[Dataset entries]
● ● ● ●

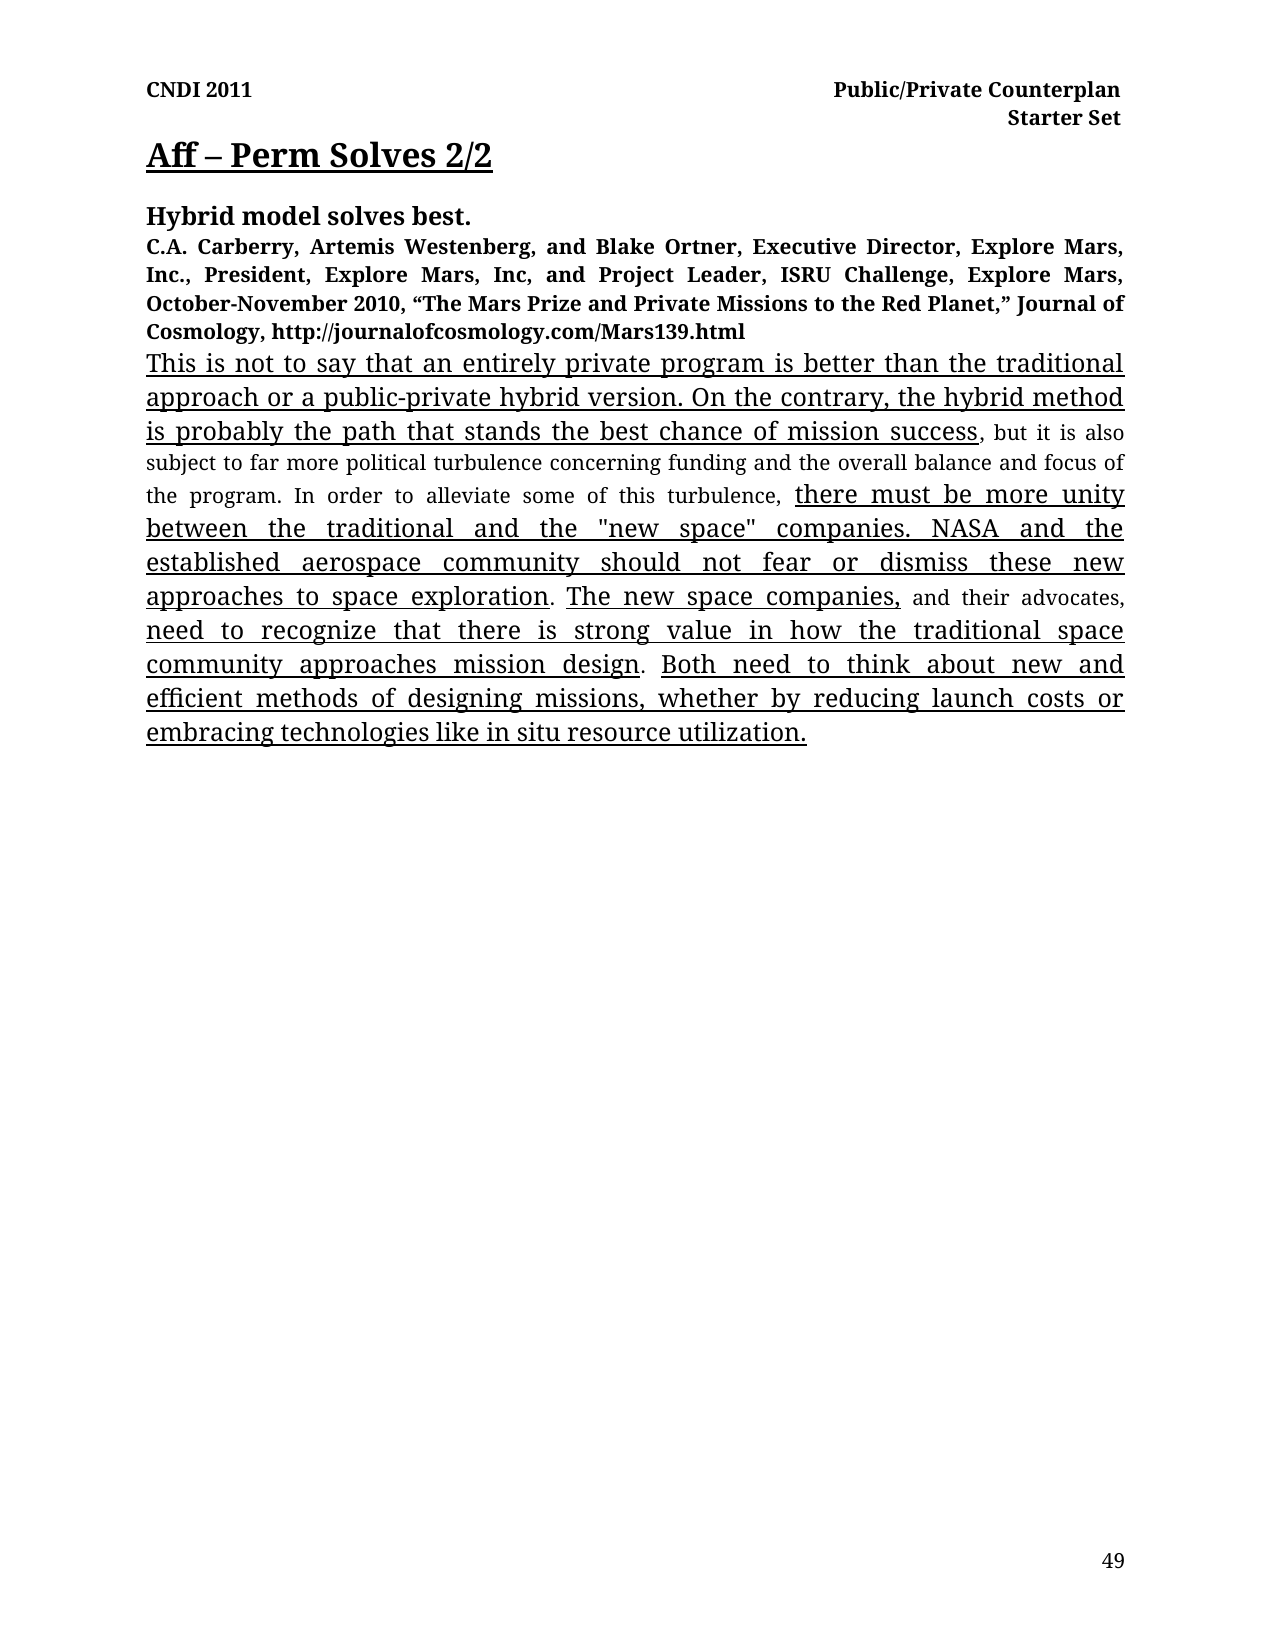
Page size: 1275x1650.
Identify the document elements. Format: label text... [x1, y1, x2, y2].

text This is not to say that an entirely private program is better than the traditional approach or a public-private hybrid version. On the contrary, the hybrid method is probably the path that stands the best chance of mission success, but it is also subject to far more political turbulence concerning funding and the overall balance and focus of the program. In order to alleviate some of this turbulence, there must be more unity between the traditional and the "new space" companies. NASA and the established aerospace community should not fear or dismiss these new approaches to space exploration. The new space companies, and their advocates, need to recognize that there is strong value in how the traditional space community approaches mission design. Both need to think about new and efficient methods of designing missions, whether by reducing launch costs or embracing technologies like in situ resource utilization. [146, 575, 1125, 642]
text C.A. Carberry, Artemis Westenberg, and Blake Ortner, Executive Director, Explore Mars, Inc., President, Explore Mars, Inc, and Project Leader, ISRU Challenge, Explore Mars, October-November 2010, “The Mars Prize and Private Missions to the Red Planet,” Journal of Cosmology, http://journalofcosmology.com/Mars139.html [146, 232, 1125, 346]
subtitle Hybrid model solves best. [146, 198, 1125, 232]
text Aff – Perm Solves 2/2 [146, 132, 1125, 177]
text This is not to say that an entirely private program is better than the traditional approach or a public-private hybrid version. On the contrary, the hybrid method is probably the path that stands the best chance of mission success, but it is also subject to far more political turbulence concerning funding and the overall balance and focus of the program. In order to alleviate some of this turbulence, there must be more unity between the traditional and the "new space" companies. NASA and the established aerospace community should not fear or dismiss these new approaches to space exploration. The new space companies, and their advocates, need to recognize that there is strong value in how the traditional space community approaches mission design. Both need to think about new and efficient methods of designing missions, whether by reducing launch costs or embracing technologies like in situ resource utilization. [146, 377, 1125, 409]
text This is not to say that an entirely private program is better than the traditional approach or a public-private hybrid version. On the contrary, the hybrid method is probably the path that stands the best chance of mission success, but it is also subject to far more political turbulence concerning funding and the overall balance and focus of the program. In order to alleviate some of this turbulence, there must be more unity between the traditional and the "new space" companies. NASA and the established aerospace community should not fear or dismiss these new approaches to space exploration. The new space companies, and their advocates, need to recognize that there is strong value in how the traditional space community approaches mission design. Both need to think about new and efficient methods of designing missions, whether by reducing launch costs or embracing technologies like in situ resource utilization. [146, 712, 1125, 749]
text This is not to say that an entirely private program is better than the traditional approach or a public-private hybrid version. On the contrary, the hybrid method is probably the path that stands the best chance of mission success, but it is also subject to far more political turbulence concerning funding and the overall balance and focus of the program. In order to alleviate some of this turbulence, there must be more unity between the traditional and the "new space" companies. NASA and the established aerospace community should not fear or dismiss these new approaches to space exploration. The new space companies, and their advocates, need to recognize that there is strong value in how the traditional space community approaches mission design. Both need to think about new and efficient methods of designing missions, whether by reducing launch costs or embracing technologies like in situ resource utilization. [146, 643, 1125, 710]
text This is not to say that an entirely private program is better than the traditional approach or a public-private hybrid version. On the contrary, the hybrid method is probably the path that stands the best chance of mission success, but it is also subject to far more political turbulence concerning funding and the overall balance and focus of the program. In order to alleviate some of this turbulence, there must be more unity between the traditional and the "new space" companies. NASA and the established aerospace community should not fear or dismiss these new approaches to space exploration. The new space companies, and their advocates, need to recognize that there is strong value in how the traditional space community approaches mission design. Both need to think about new and efficient methods of designing missions, whether by reducing launch costs or embracing technologies like in situ resource utilization. [146, 411, 1125, 573]
text This is not to say that an entirely private program is better than the traditional approach or a public-private hybrid version. On the contrary, the hybrid method is probably the path that stands the best chance of mission success, but it is also subject to far more political turbulence concerning funding and the overall balance and focus of the program. In order to alleviate some of this turbulence, there must be more unity between the traditional and the "new space" companies. NASA and the established aerospace community should not fear or dismiss these new approaches to space exploration. The new space companies, and their advocates, need to recognize that there is strong value in how the traditional space community approaches mission design. Both need to think about new and efficient methods of designing missions, whether by reducing launch costs or embracing technologies like in situ resource utilization. [146, 346, 1125, 375]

● ● ● ●

● REQUIRED ACTION:
Reproduce the data exactly as it appears above. Pictures are to be left out.

● RESULT:
Page size: 1275x1650.
Identify the document elements. Format: label text... [x1, y1, x2, y2].

text This is not to say that an entirely private program is better than the traditional approach or a public-private hybrid version. On the contrary, the hybrid method is probably the path that stands the best chance of mission success, but it is also subject to far more political turbulence concerning funding and the overall balance and focus of the program. In order to alleviate some of this turbulence, there must be more unity between the traditional and the "new space" companies. NASA and the established aerospace community should not fear or dismiss these new approaches to space exploration. The new space companies, and their advocates, need to recognize that there is strong value in how the traditional space community approaches mission design. Both need to think about new and efficient methods of designing missions, whether by reducing launch costs or embracing technologies like in situ resource utilization. [146, 575, 1125, 642]
text C.A. Carberry, Artemis Westenberg, and Blake Ortner, Executive Director, Explore Mars, Inc., President, Explore Mars, Inc, and Project Leader, ISRU Challenge, Explore Mars, October-November 2010, “The Mars Prize and Private Missions to the Red Planet,” Journal of Cosmology, http://journalofcosmology.com/Mars139.html [146, 232, 1125, 346]
subtitle Hybrid model solves best. [146, 198, 1125, 232]
text Aff – Perm Solves 2/2 [146, 132, 1125, 177]
text This is not to say that an entirely private program is better than the traditional approach or a public-private hybrid version. On the contrary, the hybrid method is probably the path that stands the best chance of mission success, but it is also subject to far more political turbulence concerning funding and the overall balance and focus of the program. In order to alleviate some of this turbulence, there must be more unity between the traditional and the "new space" companies. NASA and the established aerospace community should not fear or dismiss these new approaches to space exploration. The new space companies, and their advocates, need to recognize that there is strong value in how the traditional space community approaches mission design. Both need to think about new and efficient methods of designing missions, whether by reducing launch costs or embracing technologies like in situ resource utilization. [146, 377, 1125, 409]
text This is not to say that an entirely private program is better than the traditional approach or a public-private hybrid version. On the contrary, the hybrid method is probably the path that stands the best chance of mission success, but it is also subject to far more political turbulence concerning funding and the overall balance and focus of the program. In order to alleviate some of this turbulence, there must be more unity between the traditional and the "new space" companies. NASA and the established aerospace community should not fear or dismiss these new approaches to space exploration. The new space companies, and their advocates, need to recognize that there is strong value in how the traditional space community approaches mission design. Both need to think about new and efficient methods of designing missions, whether by reducing launch costs or embracing technologies like in situ resource utilization. [146, 712, 1125, 749]
text This is not to say that an entirely private program is better than the traditional approach or a public-private hybrid version. On the contrary, the hybrid method is probably the path that stands the best chance of mission success, but it is also subject to far more political turbulence concerning funding and the overall balance and focus of the program. In order to alleviate some of this turbulence, there must be more unity between the traditional and the "new space" companies. NASA and the established aerospace community should not fear or dismiss these new approaches to space exploration. The new space companies, and their advocates, need to recognize that there is strong value in how the traditional space community approaches mission design. Both need to think about new and efficient methods of designing missions, whether by reducing launch costs or embracing technologies like in situ resource utilization. [146, 643, 1125, 710]
text This is not to say that an entirely private program is better than the traditional approach or a public-private hybrid version. On the contrary, the hybrid method is probably the path that stands the best chance of mission success, but it is also subject to far more political turbulence concerning funding and the overall balance and focus of the program. In order to alleviate some of this turbulence, there must be more unity between the traditional and the "new space" companies. NASA and the established aerospace community should not fear or dismiss these new approaches to space exploration. The new space companies, and their advocates, need to recognize that there is strong value in how the traditional space community approaches mission design. Both need to think about new and efficient methods of designing missions, whether by reducing launch costs or embracing technologies like in situ resource utilization. [146, 411, 1125, 573]
text This is not to say that an entirely private program is better than the traditional approach or a public-private hybrid version. On the contrary, the hybrid method is probably the path that stands the best chance of mission success, but it is also subject to far more political turbulence concerning funding and the overall balance and focus of the program. In order to alleviate some of this turbulence, there must be more unity between the traditional and the "new space" companies. NASA and the established aerospace community should not fear or dismiss these new approaches to space exploration. The new space companies, and their advocates, need to recognize that there is strong value in how the traditional space community approaches mission design. Both need to think about new and efficient methods of designing missions, whether by reducing launch costs or embracing technologies like in situ resource utilization. [146, 346, 1125, 375]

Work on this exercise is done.